Something important when graphing characters that actually represent numbers (or times in this case) is to factorize them so they are sort as numbers. If we don’t do that they will be sort as strings (characters) which would mean to have 10:00 first, then 11:00 and so on, instead 6:00 first. To illustrate, this is how our graph would look if we did it right now:

To avoid this undesirable behavior we need to factorize time_window first.

line$time_window <- factor(line$time_window, levels = unique(line$time_window))

9.1 Bar chart

Personally, I like my charts cleaner and a bit more colorful. If that is your case too, you could use the code below to get that result. We can make the graph interactive with ggplotly() from the plotly library.

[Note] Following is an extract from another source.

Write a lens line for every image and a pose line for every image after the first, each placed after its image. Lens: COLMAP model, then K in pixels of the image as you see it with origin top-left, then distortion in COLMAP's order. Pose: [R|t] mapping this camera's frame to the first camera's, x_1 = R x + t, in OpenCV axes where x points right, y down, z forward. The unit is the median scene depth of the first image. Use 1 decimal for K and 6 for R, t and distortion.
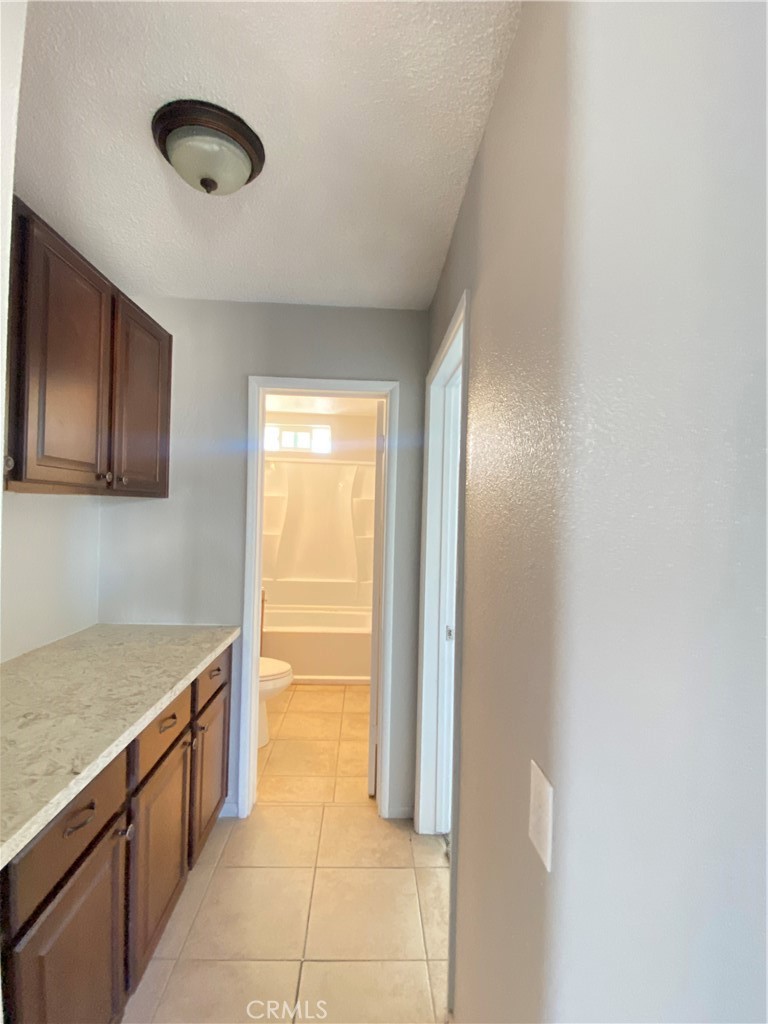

g_bar <- ggplot(data = line,
            aes(x = time_window, y = n)) + 
  geom_bar(stat = 'identity', fill = 'steelblue', color = 'steelblue') + 
  geom_text(aes(label = n), 
            vjust = -0.3, 
            color = "black", 
            size = 3) +
  scale_fill_brewer(palette="Dark2")+
  labs(title = paste('Trips by hour for route', line$route_short_name, sep = ' '),
       x = "Time window",
       y = '') +
  theme(panel.grid = element_blank(), 
        panel.background = element_blank(), 
        axis.line.x = element_line(colour = "grey"), 
        axis.line.y = element_blank(),
        axis.text.x = element_text(angle = 90, hjust = 1),
        axis.text.y = element_blank(),
        axis.ticks.x = element_line(colour = "grey"),
        axis.ticks.y = element_blank(),
        plot.title = element_text(hjust = 0.5) 
        )

ggplotly(g_bar)
## Warning in if (nchar(plot$labels$title %||% "") > 0) {: the condition has
## length > 1 and only the first element will be used

10 Line chart

g_line <- ggplot(data = line,
            aes(x = time_window, y = n, group = 1)) + 
  geom_line(color = 'steelblue') +
  geom_point(color = 'steelblue') +
  geom_text(aes(label = n), 
            vjust = -2,
            color = "black",
            size = 3) +
  scale_fill_brewer(palette="Dark2")+
  labs(title = paste('Trips by hour for route', line$route_short_name, sep = ' '),
        x = "Time window",
        y = '') +
  theme(panel.grid = element_blank(),
        panel.background = element_blank(),
        axis.line.x = element_line(colour = "grey"),
        axis.line.y = element_blank(),
        axis.text.x = element_text(angle = 90, hjust = 1),
        axis.text.y = element_blank(),
        axis.ticks.x = element_line(colour = "grey"),
        axis.ticks.y = element_blank(),
        plot.title = element_text(hjust = 0.5)
        )

ggplotly(g_line)
## Warning in if (nchar(plot$labels$title %||% "") > 0) {: the condition has
## length > 1 and only the first element will be used

11 Conclusion

We saw how to import a GTFS into R and explore it. Then we studied the relationships between the data frames and took kept the data needed to get the insight we were looking for.

As shown, the maths and methods used to get the number of trips per hour from a GTFS are pretty simple and don’t require a deep knowledge of math, non the R language. It is a very good way to start learning R and learning some of the insights you could get from your GTFS.